Nope. But on reflection, I can’t really tell if it was really that dumb of an idea.

If you look at the text following the “Yes” quote, you’ll find that “all characters” is carefully defined to mean ”all characters in current use from commercially non-negligible scripts”. Compared to the current definition of “all characters we have reasonable evidence have ever been used for natural-language interchange”, it doesn’t sound as noble, but would also exclude a number of large-repertoire sets (Tangut and pre-modern Han ideograms, Yi syllables, hieroglyphs, cuneiform). Remove the requirement for 1:1 code point mapping with legacy sets, and you could conceivably throw out precomposed Hangul as well. (Precomposed European scripts too, if you want, but that wouldn’t net you eleven thousand codepoints.)

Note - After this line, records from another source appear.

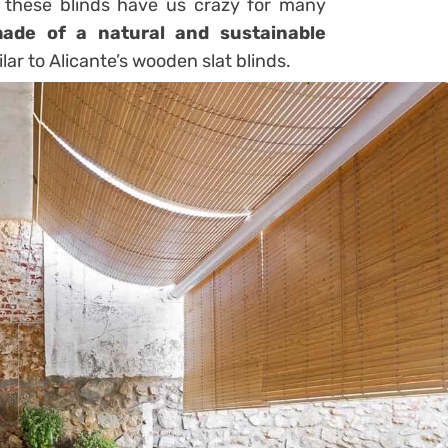
 these blinds have us crazy for many
ade of a natural and sustainable
ilar to Alicante’s wooden slat blinds.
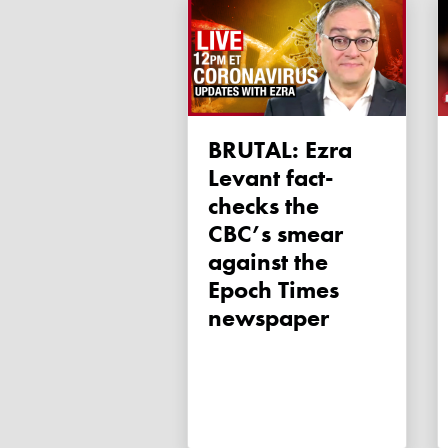
BRUTAL: Ezra
Levant fact-
checks the
CBC’s smear
against the
Epoch Times
newspaper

At that point the question seems to come down to Han characters: the union of all government-mandated education standards (unified) would come down well below ten thousand characters, but how well does that number correspond to the number of characters people actually need? One potential source of death is uncommon characters people really, really want (proper names), but overall, I don’t know, you’d probably need a CJKV expert to tell. To me, neither answer seems completely implausible.

On the other hand, it’s also unclear that a constant-width encoding would really be all that valuable. Most of the time, you are either traversing all code points in sequence or working with larger units such as combining-character sequences or graphemes, so aside from buffer truncation issues constant width does not really help all that much. But that’s an observation that took more than a decade of Unicode implementations to crystallize.

It is certainly annoying how large and sparse the lookup tables needed to implement a current version of Unicode are—enough that you need three levels in your radix tree and not two—but if you aren’t doing locales it’s still a question of at most several dozens of kilobytes, not really a deal breaker these days. Perhaps that’s not too much of a cost for not marginalizing users of obscure languages and keeping digitized historical text representable in the common format.